Main APIs are in src/api/. Bug confirmed in the user route."
This is a trade-off between space and information fidelity — summaries may lose details.
Sliding Window + Keyframes
Keep the most recent N turns plus a few "keyframes" (important milestone information):
[System prompt]
[Keyframe: project structure and tech stack]
[Keyframe: confirmed bug cause]
[Most recent 10 turns]
This combines the advantages of truncation and summarization — detailed recent context plus preserved historical milestones.
How Real Products Handle This
Claude Code: Uses the file system as "external memory." CLAUDE.md files store project-level long-term memory.

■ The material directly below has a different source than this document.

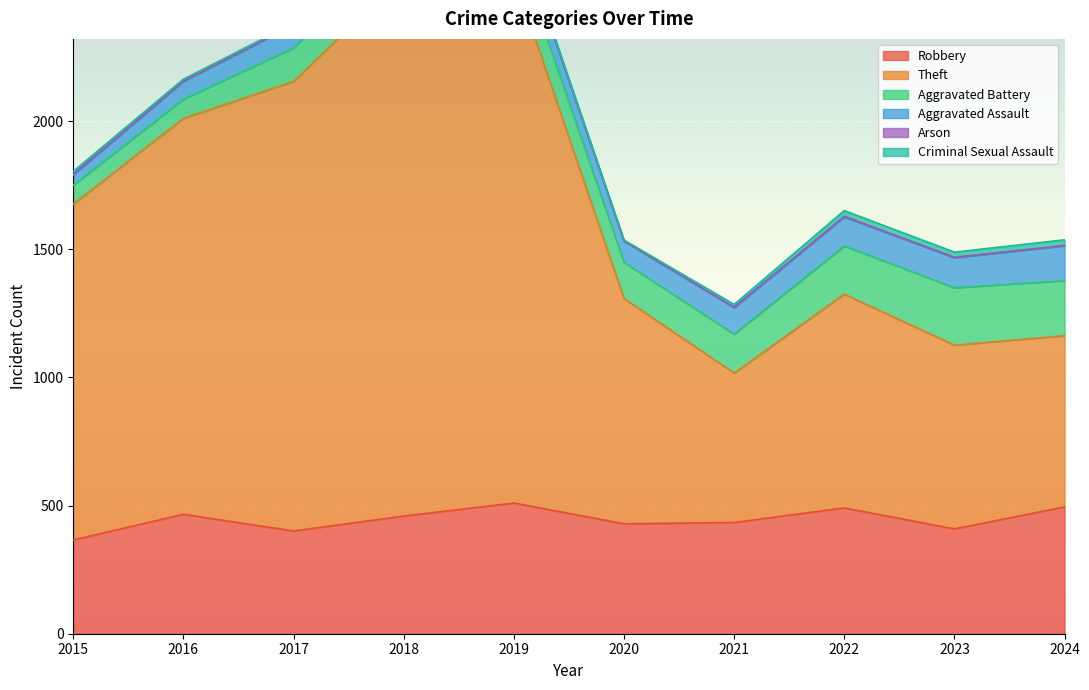

What is the value of the Aggravated Assault point at the 4th from the left?

69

Automatic context compression summarizes earlier content as conversations grow long.
ChatGPT: Offers a Memory feature that explicitly stores user preferences and facts. Users can view and delete these memories.

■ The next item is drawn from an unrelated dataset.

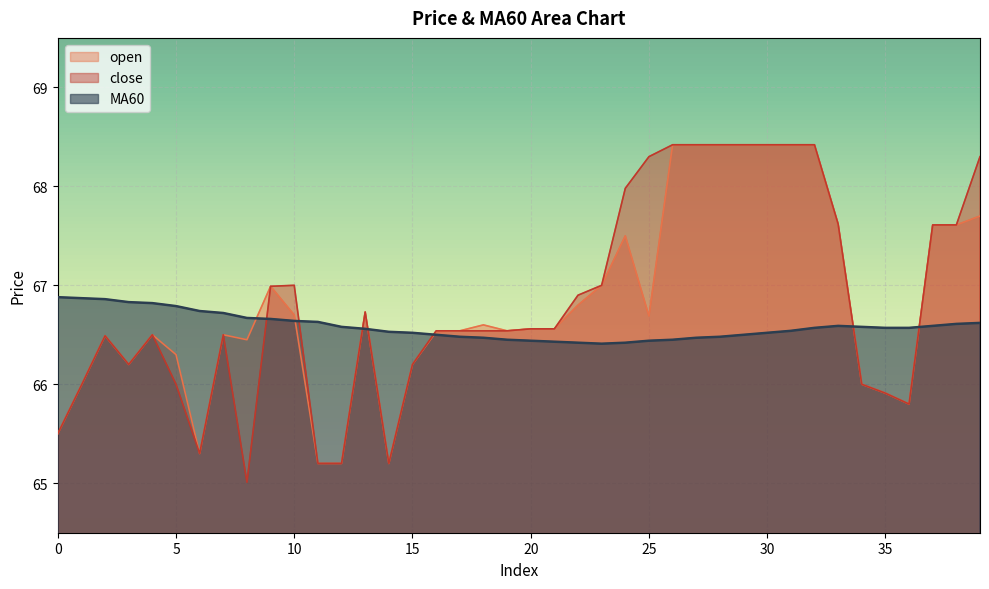

What is the sum of all close values?

2673.3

Cursor: Achieves long-term memory through .cursorrules files and project indexing. Reads the index each time a project is opened to understand code structure.
The common pattern: move information that needs persistence outside the model's context window, and retrieve it when needed.
Memory System Design Trade-offs
There's no perfect memory solution — every approach involves trade-offs:
| Aspect | Pure Context | Summarization | Vector Retrieval | File System |
|---|---|---|---|---|
| Implementation complexity | Low | Medium | High | Low |
| Information fidelity | High | Medium | Depends on retrieval | High |
| Cross-session persistence | No | No | Yes | Yes |
| Capacity | Window-limited | Window-limited | Nearly unlimited | Nearly unlimited |
| Latency | None | Yes (summarization) | Yes (retrieval) | Yes (file reads) |
Practical advice: start with the simplest approach (pure context), and add complexity only when you hit problems. In most scenarios, a large enough context window plus simple summarization is sufficient.
Key Takeaways
- Agents have three types of memory: short-term (context window), working memory (task intermediate state), and long-term (cross-session persistence).
- Working memory prevents the model from getting lost in long tasks — implement via scratchpad, state objects, or similar mechanisms.
- The hard part of long-term memory is retrieval, not storage — stored information you can't find is as good as not stored.
- Three context management strategies: truncation, summarization, and sliding window + keyframes — each with their own trade-offs.
- Start simple — pure context is sufficient for most scenarios. Consider more complex solutions only when you hit bottlenecks.